Seminar Title:An Enhanced J48 Classification Algorithm for Anomaly Intrusion Detection System
25 Jul 2017

Presenter: Mohammed Aljundi

Date: Wednesday, July 26, 2017

Time: 2:30PM

Location: PH2104



The use of Internet could be associated with some risks that are linked with an illegal access of the data that are being shared over the internet. Indeed, this could lead to sending or receiving malicious traffic or attacks through the Internet. Therefore, the Intrusion Detection systems (IDSs) have been developed as efficient measures for ensuring security management against anomaly attacks. Moreover, this could help in protecting the computer systems or networks from external attackers and internal users as it monitors computer system and network traffic. The IDS approach works by analyzing the traffic for possible attacks originating from outside the organization and any possible attacks originating from inside the organization. In this thesis, an enhanced algorithm has been developed, which is based on the use of J48 algorithm in order to improve the accuracy of detection and performance for new IDS. Our enhanced algorithm helps in providing an efficient detection of any possible attacks that could threaten the confidentiality of the network. This involves the use of dataset tests through the integration of various approaches such as Naive Bayes, J48, Random Tree and NB Tree. Furthermore, the NSL KDD intrusion dataset is used while running the experiments. The dataset is divided into two datasets: training and testing that is based on data processing.
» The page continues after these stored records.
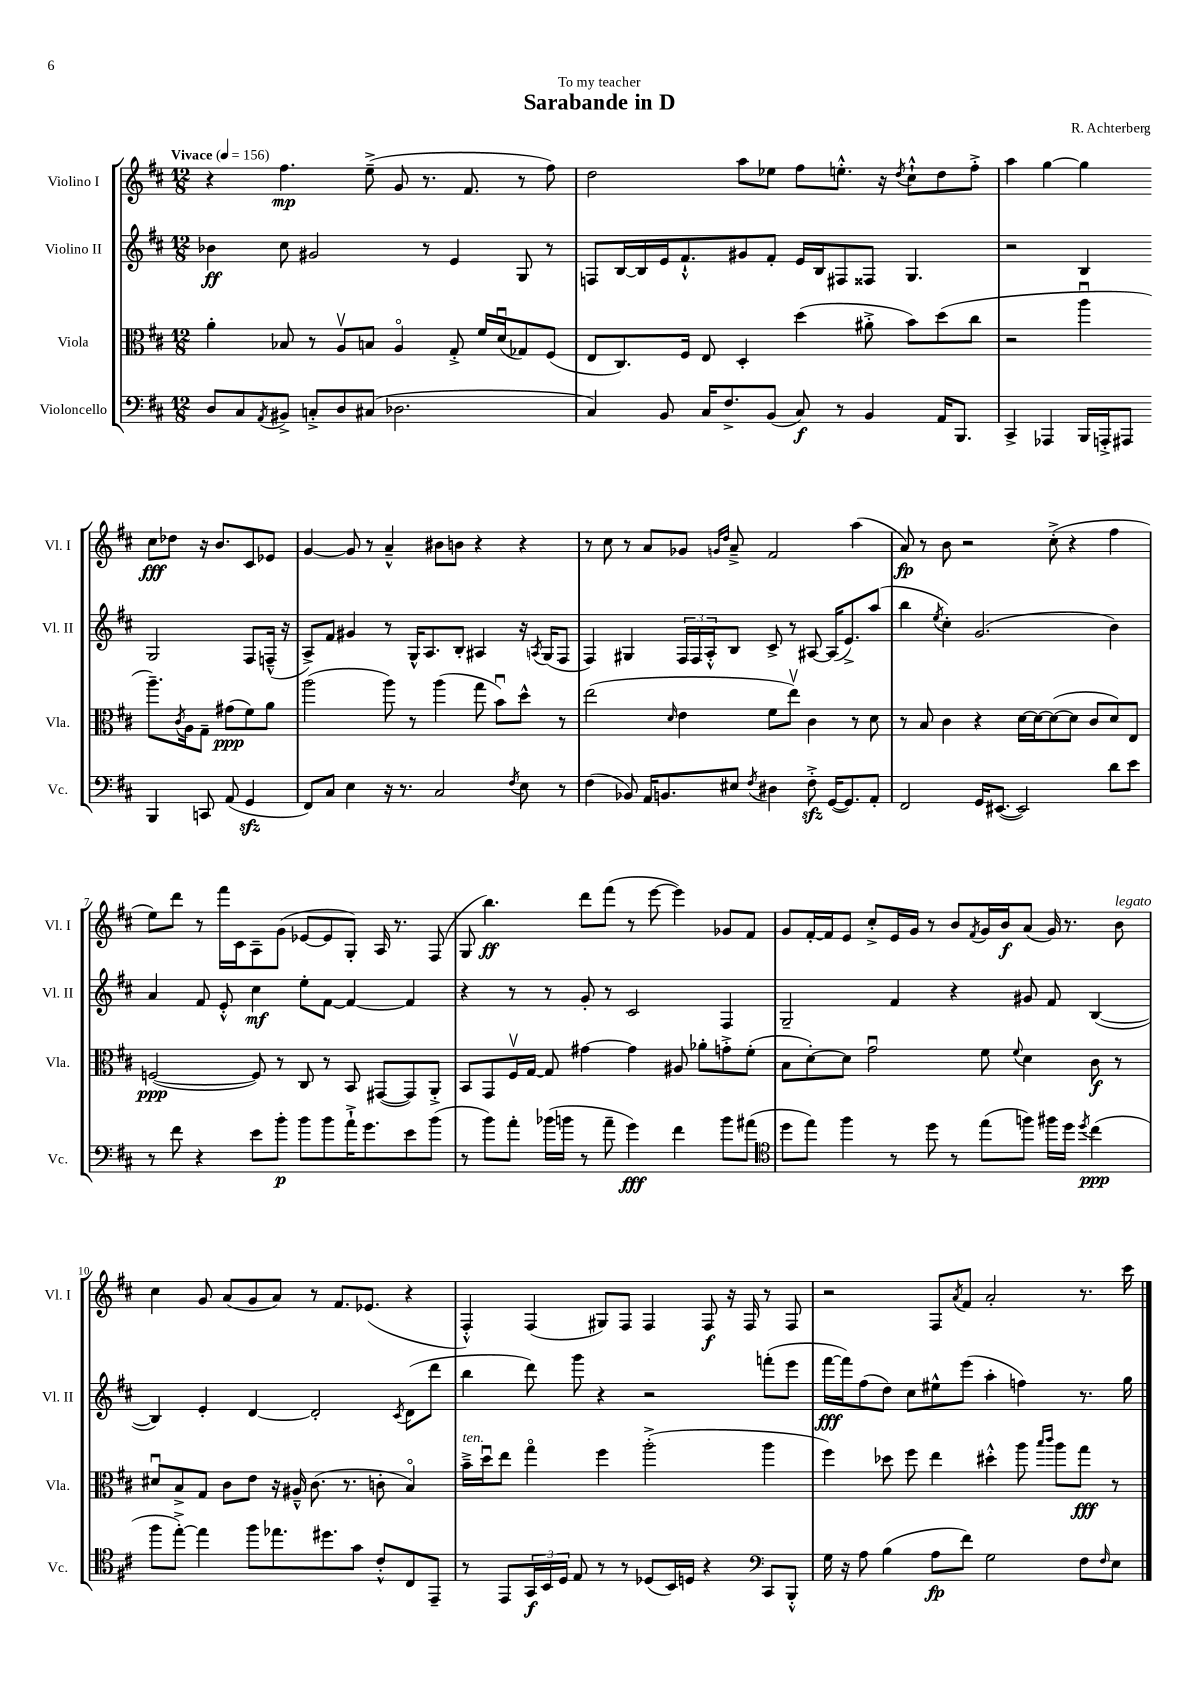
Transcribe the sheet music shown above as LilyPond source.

\header { title = "Sarabande in D" composer = "R. Achterberg" dedication = "To my teacher" }
<<
\new StaffGroup <<
\new Staff = "s0" \with { instrumentName = "Violino I" shortInstrumentName = "Vl. I" } {
    \clef treble \key d \major \numericTimeSignature \time 12/8 \tempo "Vivace" 4 = 156
    r4 fis''4.\mp e''8--->( g'8 r8. fis'8. r8 fis''8) |
    d''2 a''8 ees''8 fis''8 e''8.-.-^ r16 \acciaccatura { d''8 } cis''8-!-^ d''8 fis''8-.-> |
    a''4 g''4~ g''4 cis''8\fff des''8 r16 b'8. cis'8 ees'8 |
    g'4~ g'8 r8 a'4---^ bis'8 b'8 r4 r4 |
    r8 cis''8 r8 a'8 ges'8 \grace { g'16 d''16 } a'8---> fis'2 a''4( |
    a'8\fp) r8 b'8 r2 cis''8-.->( r4 fis''4 |
    e''8) d'''8 r8 fis'''16 cis'16 a8-- g'8( ees'8~ ees'8 g8-.) a16 r8. fis8( |
    g8 b''4.\ff) d'''8 fis'''8( r8 e'''8~ e'''4) ges'8 fis'8 |
    g'8 fis'16~-. fis'16 e'8 cis''8-.-> e'16 g'16 r8 b'8 \acciaccatura { fis'8 } g'16 b'16\f a'8( g'16) r8. b'8^\markup { \italic "legato" } |
    cis''4 g'8 a'8( g'8 a'8) r8 fis'8. ees'8.( r4 |
    fis4-.-^) fis4( gis8) fis8 fis4 fis8\f r16 fis16 r8 fis8 |
    r2 fis8 \acciaccatura { a'8 } fis'8 a'2-. r8. cis'''16 \bar "|." |
}
\new Staff = "s1" \with { instrumentName = "Violino II" shortInstrumentName = "Vl. II" } {
    \clef treble \key d \major \numericTimeSignature \time 12/8
    bes'4\ff cis''8 gis'2 r8 e'4 g8 r8 |
    f8 b16~ b16 e'16 fis'8.-!-^ gis'8 fis'8-. e'16 b16 fis8 fisis8 g4. |
    r2 b4 g2 fis8 f16---^( r16 |
    a8->) fis'8 gis'4 r8 g16-^ a8. b8-. ais4 r16 \acciaccatura { a8 } g16( fis8 |
    fis4) gis4 \tuplet 3/2 { fis16 fis16 a16-.-^ } b8 cis'8-> r8 ais8~ ais16( e'8.->) a''8( |
    b''4 \acciaccatura { e''8 } cis''4-.) g'2.( b'4) |
    a'4 fis'8 e'8-.-^ cis''4\mf e''8-. fis'8~ fis'4~ fis'4 |
    r4 r8 r8 g'8-. r8 cis'2 fis4 |
    g2-- fis'4 r4 gis'8 fis'8 b4~( |
    b4) e'4-. d'4~ d'2-. \acciaccatura { cis'8 } d'8( d'''8 |
    b''4 d'''8) g'''8 r4 r2 f'''8-.( e'''8 |
    fis'''16~\fff fis'''16) fis''8( d''8) cis''8 eis''8-^ e'''8( a''4-. f''4) r8. g''16 \bar "|." |
}
\new Staff = "s2" \with { instrumentName = "Viola" shortInstrumentName = "Vla." } {
    \clef alto \key d \major \numericTimeSignature \time 12/8
    a'4-. bes8 r8 a8\upbow b8 a4\flageolet g8-.-> fis'16 d'16\downbow( ges8) fis8( |
    e8 cis8.) fis16 e8 d4-. d''4( ais'8-.-> b'8) d''8( cis''8 |
    r2 a''4\downbow a''8.--) \acciaccatura { cis'8 } a16 g8-- gis'8\ppp( fis'8) a'8 |
    a''2( a''8) r8 a''4( g''8 b'8\downbow) d''8-^ r8 |
    e''2( \grace { d'16 } e'4 fis'8 e''8\upbow) cis'4 r8 d'8 |
    r8 b8 cis'4 r4 d'16~ d'16~ d'8~( d'8 cis'8 d'8) e8 |
    f2~\ppp( f8) r8 cis8 r8 b,8 gis,8~( gis,8) a,8-.-> |
    b,8 g,8 fis16\upbow g16~ g8 gis'4~ gis'4 ais8 aes'8-. g'8-.-> fis'8-.( |
    b8 d'8~-.) d'8 g'2\downbow fis'8 \appoggiatura { fis'8 } d'4 cis'8\f r8 |
    dis'8\downbow b8-> g8 cis'8 e'8 r16 ais16---^ cis'8.( r8. c'8-. b4\flageolet) |
    b'16--->^\markup { \italic "ten." } d''16\downbow e''8 g''4\flageolet fis''4 a''2-.->( a''4 |
    fis''4) des''8 fis''8 e''4 dis''4-.-^ a''8 \grace { b''16 cis'''16 } a''8 g''8\fff r8 \bar "|." |
}
\new Staff = "s3" \with { instrumentName = "Violoncello" shortInstrumentName = "Vc." } {
    \clef bass \key d \major \numericTimeSignature \time 12/8
    d8 cis8 \acciaccatura { a,8 } bis,8-> c8-.-> d8 cis8( des2. |
    cis4) b,8 cis16 fis8.-> b,8( cis8\f) r8 b,4 a,16 b,,8. |
    cis,4-> aes,,4 b,,16 a,,16-.-> ais,,8 b,,4 c,8 a,8( g,4\sfz |
    fis,8) cis8 e4 r16 r8. cis2 \acciaccatura { fis8 } e8 r8 |
    fis4( bes,8) a,16 b,8. eis8 \acciaccatura { fis8 } dis4 fis8-.->\sfz g,16~( g,8.) a,8-. |
    fis,2 g,16 eis,8.~( eis,2) d'8 e'8 |
    r8 fis'8 r4 e'8 b'8-.\p b'8 b'8 a'16-!-> g'8. e'8 b'8( |
    r8 b'8) a'8-. bes'16( b'16 r8 a'8-- g'4\fff) fis'4 b'8 ais'8( |
    \clef tenor d''8 e''8) fis''4 r8 d''8 r8 e''8( f''8) fis''16 d''16 \acciaccatura { d''8 } cis''4\ppp( |
    fis''8 e''8~-.->) e''4 fis''8 ees''8. dis''8. g'8 cis'8-.-^ cis8 e,8-- |
    r8 e,8 \tuplet 3/2 { g,16\f b,16 d16 } e8 r8 r8 des8( b,16) d16 r4 \clef bass cis,8 b,,8-.-^ |
    g16 r16 a8 b4( a8\fp fis'8) g2 fis8 \grace { fis16 } e8 \bar "|." |
}
>>
>>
Then, the feature selection accessed through WEKA application has been used to evaluate the efficiency of using these features. The obtained results suggest that the performance of the proposed algorithm without using features selection is more accurate and effective, as compared with the feature selection process.  The implementation of the proposed algorithm guarantees the classification of the dataset with a detection accuracy that reaches 99.88% for all features using 10-fold cross validation test, 90.01% for supplying test set using full test datasets and all feature and 76.23% for supplying test set using test-21 dataset and all feature.